'''
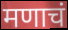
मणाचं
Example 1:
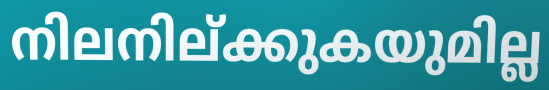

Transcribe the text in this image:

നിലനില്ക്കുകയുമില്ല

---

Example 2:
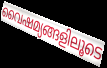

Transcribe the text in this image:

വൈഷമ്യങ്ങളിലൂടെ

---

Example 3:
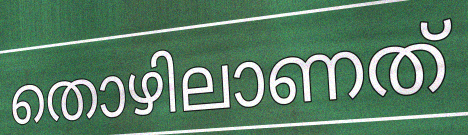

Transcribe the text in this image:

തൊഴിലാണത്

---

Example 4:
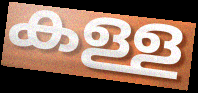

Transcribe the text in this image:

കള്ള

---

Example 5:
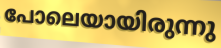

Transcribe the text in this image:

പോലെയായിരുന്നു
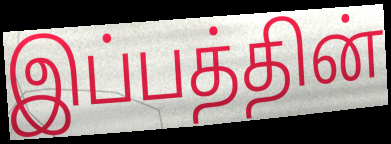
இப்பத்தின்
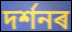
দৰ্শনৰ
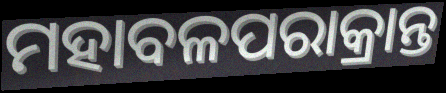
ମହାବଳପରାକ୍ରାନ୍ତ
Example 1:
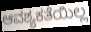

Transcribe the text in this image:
'''
'''
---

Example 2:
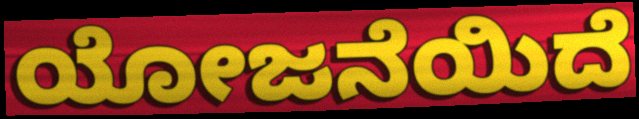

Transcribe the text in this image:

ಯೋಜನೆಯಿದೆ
'''
◆ What is expected:
Check each line above for the string "Example" and copy every line that has it.

◆ Task solution:
Example 1:
Example 2:
Example 3:
Example 4:
Example 5:
Example 1:
Example 2:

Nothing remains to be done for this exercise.